◆ **WHAT YOU WILL DO**
Return, unchanged, every line starting at the one with "Breast MRI, one" and running through the last line of the material below, with nothing else added.

◆ **EXERCISE DATA**
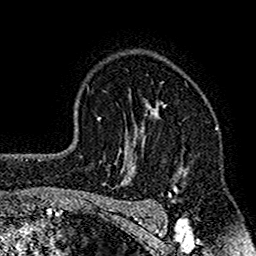
Breast MRI (dynamic contrast-enhanced), one axial slice. Cropped to one breast. Dynamic contrast-enhanced series, time point 2 of 7 at this slice position (early post-contrast). 1.5 T. TE 2.7 ms, TR 4.8 ms. 1 mm slice thickness. 256 × 256 image matrix, field of view 151 × 151 mm. Female patient.
Structures marked on this image (semi-automatic segmentation, software-assisted and operator-edited):
- enhancing-tissue mask used for the functional tumour volume (all voxels passing the contrast-enhancement thresholds inside the analysis volume; usually the tumour): bounding box <117,102,189,212> (left, top, right, bottom; pixels)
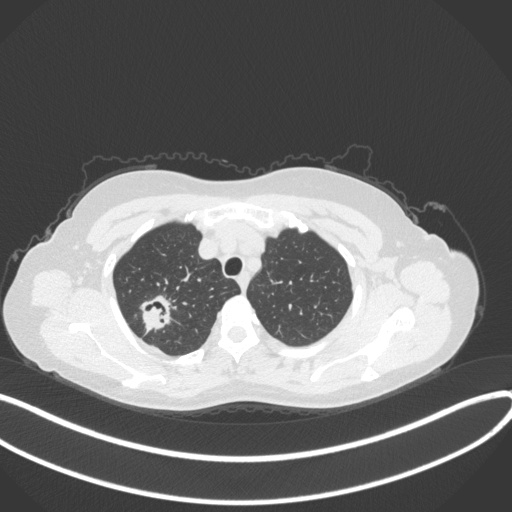
Chest CT, one axial slice; position 300 of 342 along the scan axis; reconstruction kernel B31f; 120 kVp; lung window (W 1500 / L -600 HU); 512 × 512 image matrix. Female patient, age 50 years. From the clinical record (not read from this slice): clinical TNM (as recorded): T1c N0 M0; histopathological grade: G2-3.
Structures marked on this image (rectangle marked by the reading radiologist):
- lung tumour (recorded histology: adenocarcinoma): bounding box <137,289,174,332> (left, top, right, bottom; pixels)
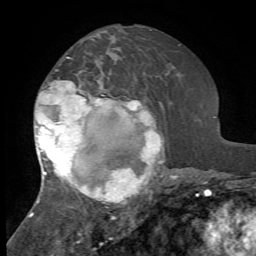
Breast MRI, one axial slice; slice 35 of 72 in the series (ordered by position); cropped to one breast; dynamic contrast-enhanced series, time point 2 of 7 at this slice position (early post-contrast); 1.5 T; TE 4.2 ms, TR 8.7 ms; 2.2 mm slice thickness; 256 × 256 image matrix, field of view 180 × 180 mm. Female patient.
Outlined on this slice (semi-automatically segmented with operator editing):
- enhancing-tissue mask used for the functional tumour volume (all voxels passing the contrast-enhancement thresholds inside the analysis volume; usually the tumour): bounding box [x1, y1, x2, y2] px = [29, 57, 174, 219]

◆ **TASK OUTPUT**
Breast MRI, one axial slice; slice 35 of 72 in the series (ordered by position); cropped to one breast; dynamic contrast-enhanced series, time point 2 of 7 at this slice position (early post-contrast); 1.5 T; TE 4.2 ms, TR 8.7 ms; 2.2 mm slice thickness; 256 × 256 image matrix, field of view 180 × 180 mm. Female patient.
Outlined on this slice (semi-automatically segmented with operator editing):
- enhancing-tissue mask used for the functional tumour volume (all voxels passing the contrast-enhancement thresholds inside the analysis volume; usually the tumour): bounding box [x1, y1, x2, y2] px = [29, 57, 174, 219]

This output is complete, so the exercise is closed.